(STUDY MATERIAL Opens)

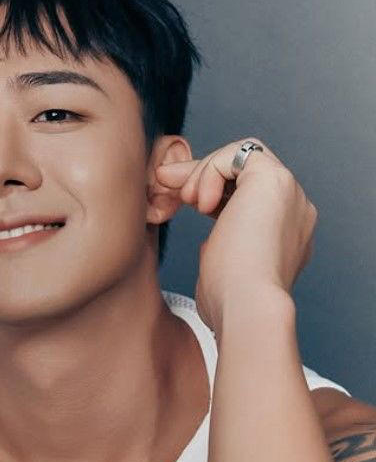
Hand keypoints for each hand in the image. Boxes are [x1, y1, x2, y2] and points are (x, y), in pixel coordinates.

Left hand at [155, 138, 317, 334]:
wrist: (245, 307)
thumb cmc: (228, 303)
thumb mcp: (223, 271)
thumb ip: (223, 250)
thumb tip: (212, 241)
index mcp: (286, 236)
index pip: (248, 197)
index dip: (210, 193)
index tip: (176, 198)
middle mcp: (295, 212)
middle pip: (245, 173)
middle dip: (201, 173)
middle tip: (165, 180)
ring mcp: (290, 195)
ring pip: (242, 158)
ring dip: (203, 172)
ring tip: (185, 199)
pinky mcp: (276, 180)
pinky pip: (238, 155)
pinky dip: (210, 170)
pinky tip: (199, 201)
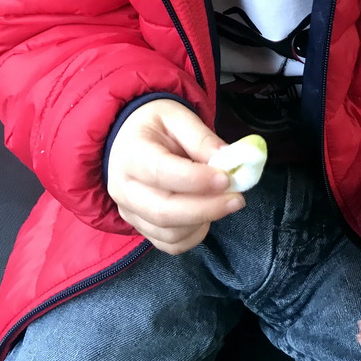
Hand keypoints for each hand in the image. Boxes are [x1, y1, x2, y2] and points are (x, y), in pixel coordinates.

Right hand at [107, 99, 244, 253]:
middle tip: (237, 198)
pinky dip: (193, 236)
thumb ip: (202, 138)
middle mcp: (123, 188)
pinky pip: (168, 244)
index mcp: (131, 153)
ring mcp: (129, 211)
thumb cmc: (154, 124)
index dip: (196, 180)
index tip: (227, 178)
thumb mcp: (177, 116)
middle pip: (164, 211)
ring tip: (223, 201)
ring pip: (168, 233)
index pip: (162, 172)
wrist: (127, 138)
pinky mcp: (139, 226)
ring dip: (203, 221)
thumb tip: (229, 162)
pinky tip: (207, 216)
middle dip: (206, 208)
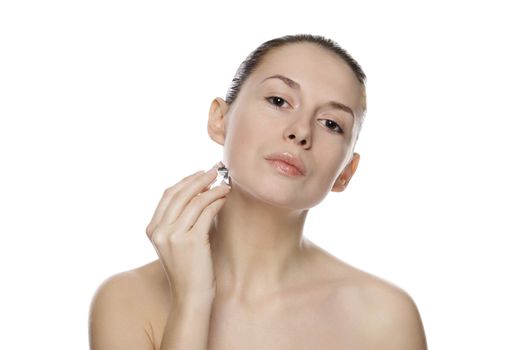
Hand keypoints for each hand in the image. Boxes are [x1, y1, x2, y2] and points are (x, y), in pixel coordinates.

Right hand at [145, 165, 230, 302]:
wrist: (190, 296)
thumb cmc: (189, 269)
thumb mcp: (176, 242)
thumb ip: (180, 219)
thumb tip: (200, 191)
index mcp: (152, 229)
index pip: (168, 195)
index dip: (186, 181)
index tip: (200, 174)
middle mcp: (159, 231)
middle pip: (180, 193)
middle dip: (199, 179)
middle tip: (215, 171)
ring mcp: (173, 236)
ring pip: (195, 201)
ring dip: (212, 189)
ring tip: (225, 186)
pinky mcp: (191, 241)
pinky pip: (206, 212)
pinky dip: (217, 202)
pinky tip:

(STUDY MATERIAL Closes)

* [EXERCISE DESCRIPTION]:
What you return must be an exact retyping of the lines above starting at the line with "thumb tip: (200, 191)" and ending at the line with "ring pip: (195, 201)", and nothing besides.

* [OUTPUT FOR THIS TASK]:
thumb tip: (200, 191)
index mcp: (152, 229)
index pip: (168, 195)
index dip: (186, 181)
index tip: (200, 174)
middle mcp: (159, 231)
middle pip: (180, 193)
middle dip: (199, 179)
middle tip: (215, 171)
ring mcp: (173, 236)
ring pip: (195, 201)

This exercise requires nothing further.